There have been several big renewable energy news stories to come out of Scotland this year. The country commissioned its first grid-tied commercial scale tidal turbine; signed lease agreements for five new offshore wind farms; and dedicated £35 million ($54 million) to support the marine and tidal industry over the next three years. Since setting an ambitious goal to meet 100 percent of the country’s electricity needs with renewable energy by 2020, the Scottish government is keeping a close eye on the numbers. And, if things keep going the way they have been going, 2011 will be a record year for renewable electricity production in Scotland.
New figures recently released by the Scottish Department for Energy and Climate Change show that in the first nine months of 2011 Scotland had already generated 94 percent of the amount of renewable energy produced in 2010, and 83 percent of that produced during the old record year of 2009. The percentage of renewable electricity production had decreased from 27.4 percent in 2009 to 24.1 percent in 2010, but the figures indicate Scotland will bounce back in 2011 and produce enough renewable generation capacity to meet its 2011 interim target of 31 percent.
Part of the increase can be attributed to falling energy consumption. The figures show that energy consumption fell by 7.4 percent compared to 2008, and that Scotland is on track to meet its energy reduction target of 12 percent by 2020.

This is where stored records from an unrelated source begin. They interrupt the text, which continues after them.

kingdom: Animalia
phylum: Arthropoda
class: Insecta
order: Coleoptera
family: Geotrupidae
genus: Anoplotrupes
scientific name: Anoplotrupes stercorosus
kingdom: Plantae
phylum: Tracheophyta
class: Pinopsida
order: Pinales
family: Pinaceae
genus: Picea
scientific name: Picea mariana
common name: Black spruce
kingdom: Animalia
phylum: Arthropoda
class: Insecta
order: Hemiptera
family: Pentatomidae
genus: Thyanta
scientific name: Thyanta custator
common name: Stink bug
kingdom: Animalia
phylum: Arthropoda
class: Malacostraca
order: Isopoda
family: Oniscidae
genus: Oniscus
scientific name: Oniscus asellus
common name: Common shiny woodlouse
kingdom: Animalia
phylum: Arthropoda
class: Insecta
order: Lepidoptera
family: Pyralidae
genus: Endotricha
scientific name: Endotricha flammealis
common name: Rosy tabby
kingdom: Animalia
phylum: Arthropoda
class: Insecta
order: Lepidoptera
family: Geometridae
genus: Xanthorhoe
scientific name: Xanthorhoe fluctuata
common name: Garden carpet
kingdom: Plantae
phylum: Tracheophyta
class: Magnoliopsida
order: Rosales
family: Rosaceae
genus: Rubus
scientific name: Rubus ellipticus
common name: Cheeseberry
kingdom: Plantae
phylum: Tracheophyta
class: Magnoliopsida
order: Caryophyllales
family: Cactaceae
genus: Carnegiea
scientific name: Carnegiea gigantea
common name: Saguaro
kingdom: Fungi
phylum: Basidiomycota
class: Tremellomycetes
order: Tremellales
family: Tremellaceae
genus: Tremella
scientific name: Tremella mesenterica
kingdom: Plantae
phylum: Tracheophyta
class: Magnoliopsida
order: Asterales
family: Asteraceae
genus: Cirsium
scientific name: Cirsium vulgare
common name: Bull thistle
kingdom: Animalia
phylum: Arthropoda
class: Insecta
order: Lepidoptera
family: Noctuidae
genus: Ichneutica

“These figures show that  is on course to be truly the best year yet,” said Energy Minister Fergus Ewing. “This year projects were switched on representing £750 million of investment in renewables, and a staggering £46 billion of investment is in the pipeline. But most importantly, we have taken real steps to ensure that communities all over Scotland will benefit from the renewable energy generated in their area, with a community benefit register [and] loan projects to help them develop renewable energy projects of their own.”